Life. Interrupted.

Signs of the times.

 

So much has changed.

In the blink of an eye.
That’s what’s so astonishing.
How everything about our existence can change in a matter of days.
Now intellectually we all know that. We all know that life can change in an instant.
But emotionally I’m not sure how many of us could have truly grasped how a virus could upend our lives—upend our entire world.  Until now.
A month ago, corona was a beer and we didn’t really know terms like social distancing and Covid-19. We sure do now.
There is a twilight zone aspect to this pandemic.
I’m writing this sitting in my backyard on a beautiful night and it feels like I’m living in paradise.
But somewhere out there is this virus that can kill and it’s a sobering thought. There is a Russian Roulette aspect to this pandemic that makes it extra scary.
Some may have it and never know. Some will feel fine and crash. If they do, they will die alone.
I think of my older friends, my father and my friends parents and worry about their well-being.
But I also know that younger people are susceptible as well and that no one is truly safe.
I marvel at the bravery of our medical community, first responders and all those who work in essential jobs. They are at risk but they persist.
All around me are examples of quiet heroism.
People trying to support their favorite local businesses, CEOs and business owners trying to take care of their employees and teachers who are going above and beyond.
A friend of mine told me about what’s happening at Trinity Lutheran School up the street from where I live.
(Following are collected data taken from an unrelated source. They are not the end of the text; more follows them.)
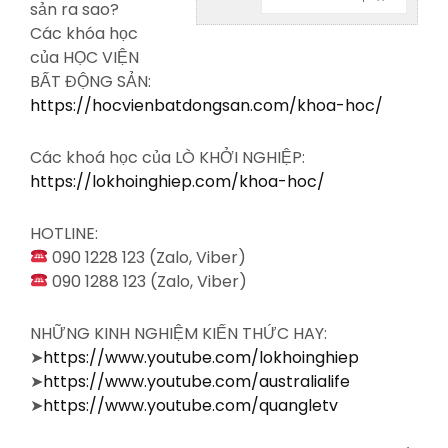
sản ra sao?
Các
khóa học
của HỌC VIỆN
BẤT ĐỘNG SẢN:
https://hocvienbatdongsan.com/khoa-hoc/
Các khoá học của LÒ KHỞI NGHIỆP:
https://lokhoinghiep.com/khoa-hoc/
HOTLINE:
090 1228 123 (Zalo, Viber)
090 1288 123 (Zalo, Viber)
NHỮNG KINH NGHIỆM KIẾN THỨC HAY:
➤
https://www.youtube.com/lokhoinghiep
➤
https://www.youtube.com/australialife
➤
https://www.youtube.com/quangletv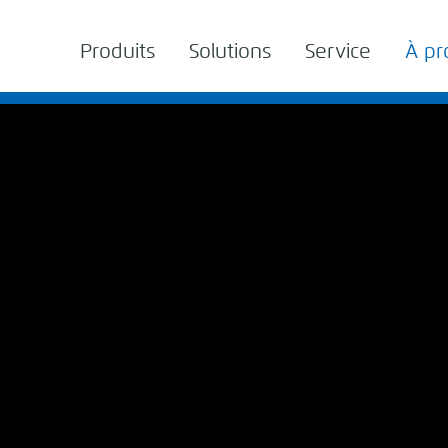
Produits
Solutions
Service
À pr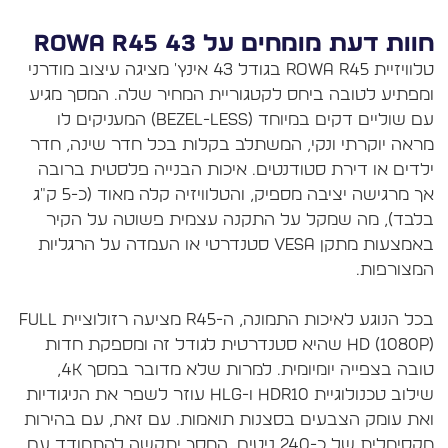
וות דעת מומחים על ROWA R45 43
טלוויזיית Rowa R45 בגודל 43 אינץ' מציגה עיצוב מודרני
מפתיע לטובה ביחס לקטגוריית המחיר שלה. המסך מגיע
עם שוליים דקים במיוחד (Bezel-less) המעניקים לו
ראה יוקרתי ונקי, המשתלב בקלות בכל חדר שינה, חדר
לדים או דירת סטודנטים. איכות הבנייה פלסטית ברובה
אך מרגישה יציבה מספיק, והטלוויזיה קלה מאוד (כ-5 ק"ג
לבד), מה שמקל על התקנה עצמית פשוטה על הקיר
באמצעות מתקן VESA סטנדרטי או העמדה על הרגליות
בכל הנוגע לאיכות התמונה, ה-R45 מציעה רזולוציית Full
HD (1080p) שהיא סטנדרטית לגודל זה ומספקת חדות
טובה בצפייה יומיומית. למרות שלא מדובר במסך 4K,
שילוב טכנולוגיית HDR10 ו-HLG עוזר לשפר את הניגודיות
את עומק הצבעים בסצנות תואמות. עם זאת, עם בהירות
מקסימלית של כ-240 ניטים, המסך יתקשה להתמודד עם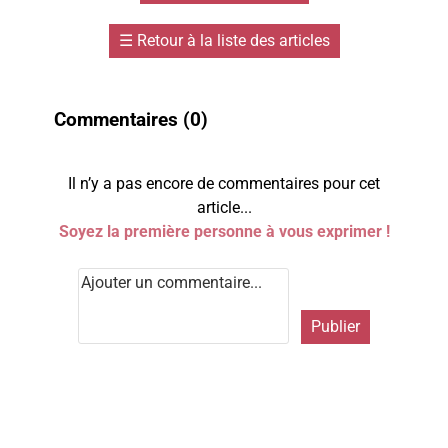
☰
Retour à la liste des articles
Commentaires (
0
)
Il n’y a pas encore de commentaires pour cet
article...
Soyez la première personne à vous exprimer !
Publier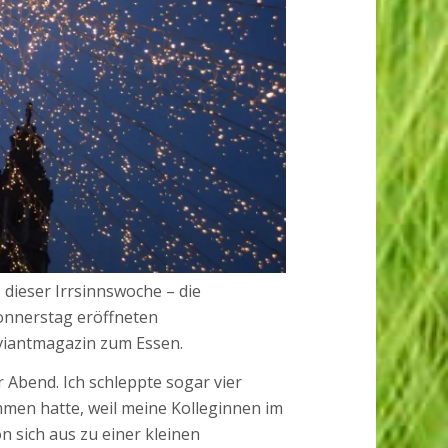
dieser Irrsinnswoche – die
Donnerstag eröffneten
oviantmagazin zum Essen.
 Abend. Ich schleppte sogar vier
men hatte, weil meine Kolleginnen im
n sich aus zu einer kleinen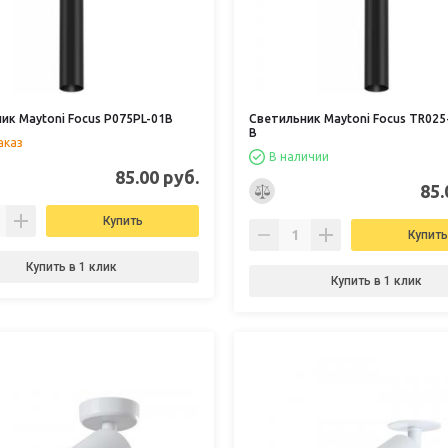
ик Maytoni Focus P075PL-01B
Светильник Maytoni Focus TR025
B
аказ
В наличии
85.00 руб.
85.
Купить
Купить
Купить в 1 клик
Купить в 1 клик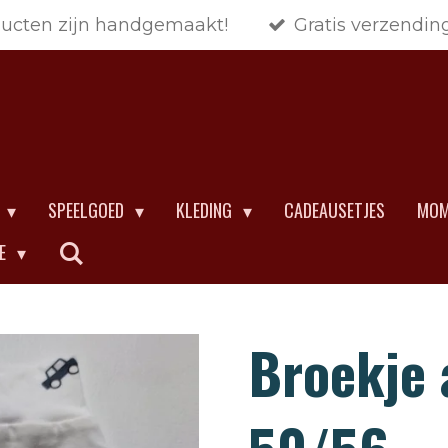
ducten zijn handgemaakt!
Gratis verzendin
SPEELGOED
KLEDING
CADEAUSETJES
MOM
CE
Broekje 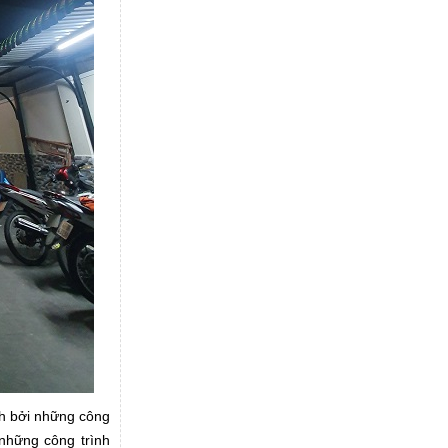
nh bởi những công
 những công trình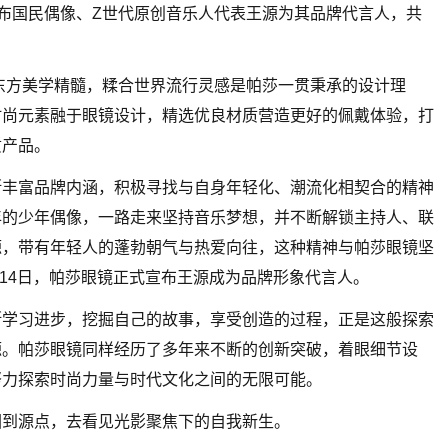
正式宣布国民偶像、Z世代原创音乐人代表王源为其品牌代言人，共
袭东方美学精髓，糅合世界流行灵感是帕莎一贯秉承的设计理
时尚元素融于眼镜设计，精选优良材质营造更好的佩戴体验，打
质产品。
断丰富品牌内涵，积极寻找与自身年轻化、潮流化相契合的精神
年的少年偶像，一路走来坚持音乐梦想，并不断解锁主持人、联
源，带有年轻人的蓬勃朝气与热爱向往，这种精神与帕莎眼镜坚
月14日，帕莎眼镜正式宣布王源成为品牌形象代言人。
断学习进步，挖掘自己的故事，享受创造的过程，正是这般探索
源。帕莎眼镜同样经历了多年来不断的创新突破，着眼细节设
努力探索时尚力量与时代文化之间的无限可能。
回到源点，去看见光影聚焦下的自我新生。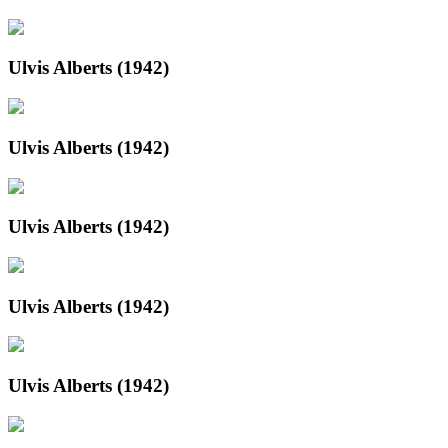
Ulvis Alberts (1942)
Ulvis Alberts (1942)
Ulvis Alberts (1942)
Ulvis Alberts (1942)
Ulvis Alberts (1942)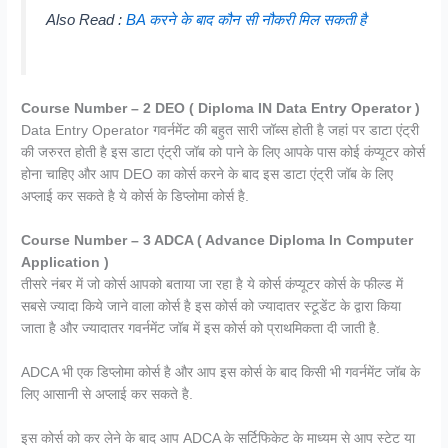
Also Read :
BA करने के बाद कौन सी नौकरी मिल सकती है
Course Number – 2 DEO ( Diploma IN Data Entry Operator )
Data Entry Operator
गवर्नमेंट की बहुत सारी जॉब्स होती है जहां पर डाटा एंट्री
की जरुरत होती है इस डाटा एंट्री जॉब को पाने के लिए आपके पास कोई कंप्यूटर कोर्स
होना चाहिए और आप DEO का कोर्स करने के बाद इस डाटा एंट्री जॉब के लिए
अप्लाई कर सकते है ये कोर्स के डिप्लोमा कोर्स है.
Course Number – 3 ADCA ( Advance Diploma In Computer
Application )
तीसरे नंबर में जो कोर्स आपको बताया जा रहा है ये कोर्स कंप्यूटर कोर्स के फील्ड में
सबसे ज्यादा किये जाने वाला कोर्स है इस कोर्स को ज्यादातर स्टूडेंट के द्वारा किया
जाता है और ज्यादातर गवर्नमेंट जॉब में इस कोर्स को प्राथमिकता दी जाती है.
ADCA भी एक डिप्लोमा कोर्स है और आप इस कोर्स के बाद किसी भी गवर्नमेंट जॉब के
लिए आसानी से अप्लाई कर सकते है.
इस कोर्स को कर लेने के बाद आप ADCA के सर्टिफिकेट के माध्यम से आप स्टेट या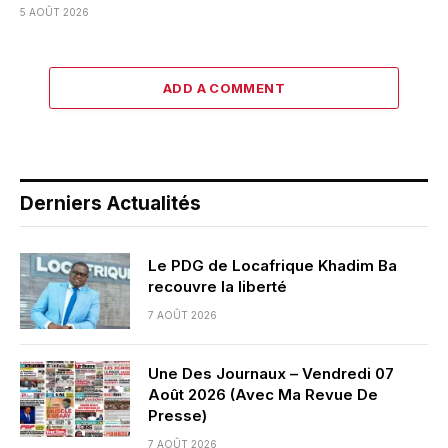
5 AOÛT 2026
ADD A COMMENT
Derniers Actualités
Le PDG de Locafrique Khadim Ba
recouvre la liberté
7 AOÛT 2026
Une Des Journaux – Vendredi 07
Août 2026 (Avec Ma Revue De
Presse)
7 AOÛT 2026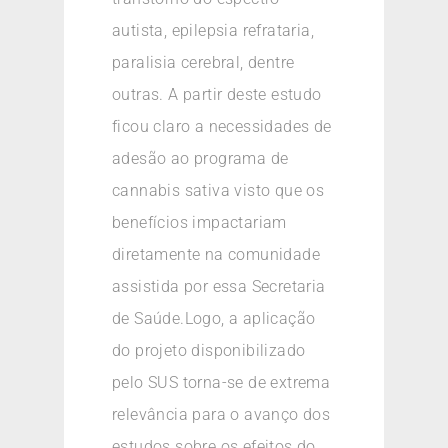
autista, epilepsia refrataria,
paralisia cerebral, dentre
outras. A partir deste estudo
ficou claro a necessidades de
adesão ao programa de
cannabis sativa visto que os
benefícios impactariam
diretamente na comunidade
assistida por essa Secretaria
de Saúde.Logo, a aplicação
do projeto disponibilizado
pelo SUS torna-se de extrema
relevância para o avanço dos
estudos sobre os efeitos do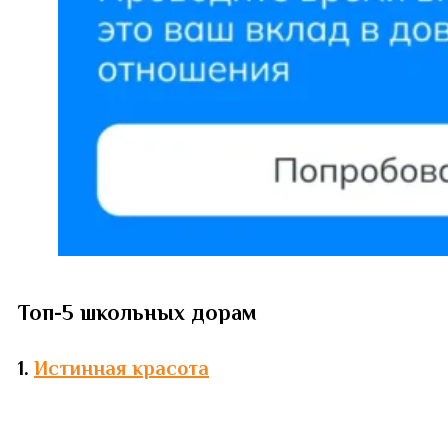
Топ-5 школьных дорам
1.
Истинная красота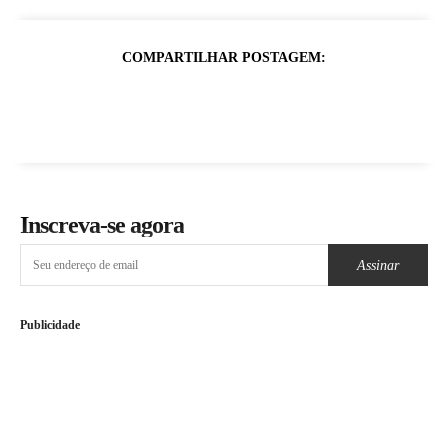
COMPARTILHAR POSTAGEM:
Inscreva-se agora
Assinar
Publicidade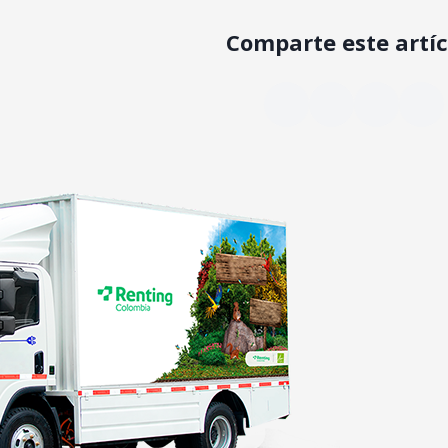
Comparte este artíc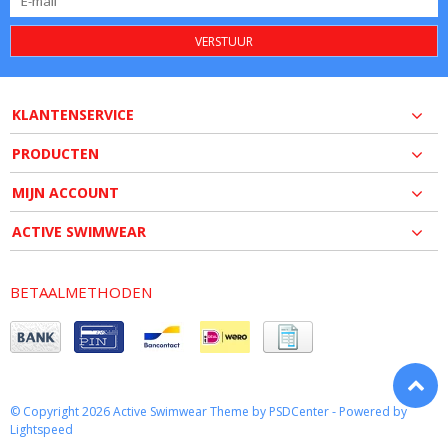
VERSTUUR
KLANTENSERVICE
PRODUCTEN
MIJN ACCOUNT
ACTIVE SWIMWEAR
BETAALMETHODEN
© Copyright 2026 Active Swimwear Theme by
PSDCenter
- Powered by
Lightspeed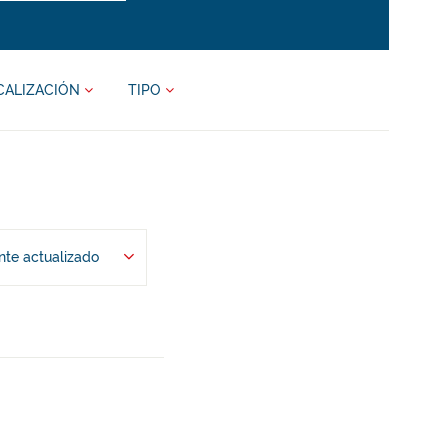
CALIZACIÓN
TIPO
te actualizado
Teachers giving up Spring Break so they can keep teaching the children that they are so devoted too.
It fills your heart.
Papas Tapas, one of my favorite restaurants, is feeding first responders and hospital workers at a time when their sales have to be hurting.
I see small business owners reaching out to the Small Business Administration for loans to keep their people employed.
In my dark moments, I feel like a prisoner unable to go anywhere or do anything. It’s no fun to see the stock market plummet and your life savings dwindle. It’s no fun to see business endeavors die and it’s frustrating because we can’t see the bottom yet and don’t really know when or how this will end.
But..in my more hopeful moments, I see all the good in the community and in the wider world. And I wonder, if perhaps, we will come out the other side of this better people.
We will ever take lunch with a friend for granted again?
We will ever decide to skip that party or that trip because we’re tired or there’s always next year?
I will be grateful when this ends. And I’m praying it is not as bad as the best case scenarios are predicting. But when it ends I’m hopeful that this experience leaves us appreciative of all things large and small.
The ability to see your friends.
The chance to have lunch with your dad.
The opportunity to go to a wedding or a birthday party or to visit your favorite watering hole.
We may be a long way from those days. I sure hope not. But it may be a ways off. But that day will come.
Until then, be careful, be safe and use this time to see what you can do to support the simple things we love about our community.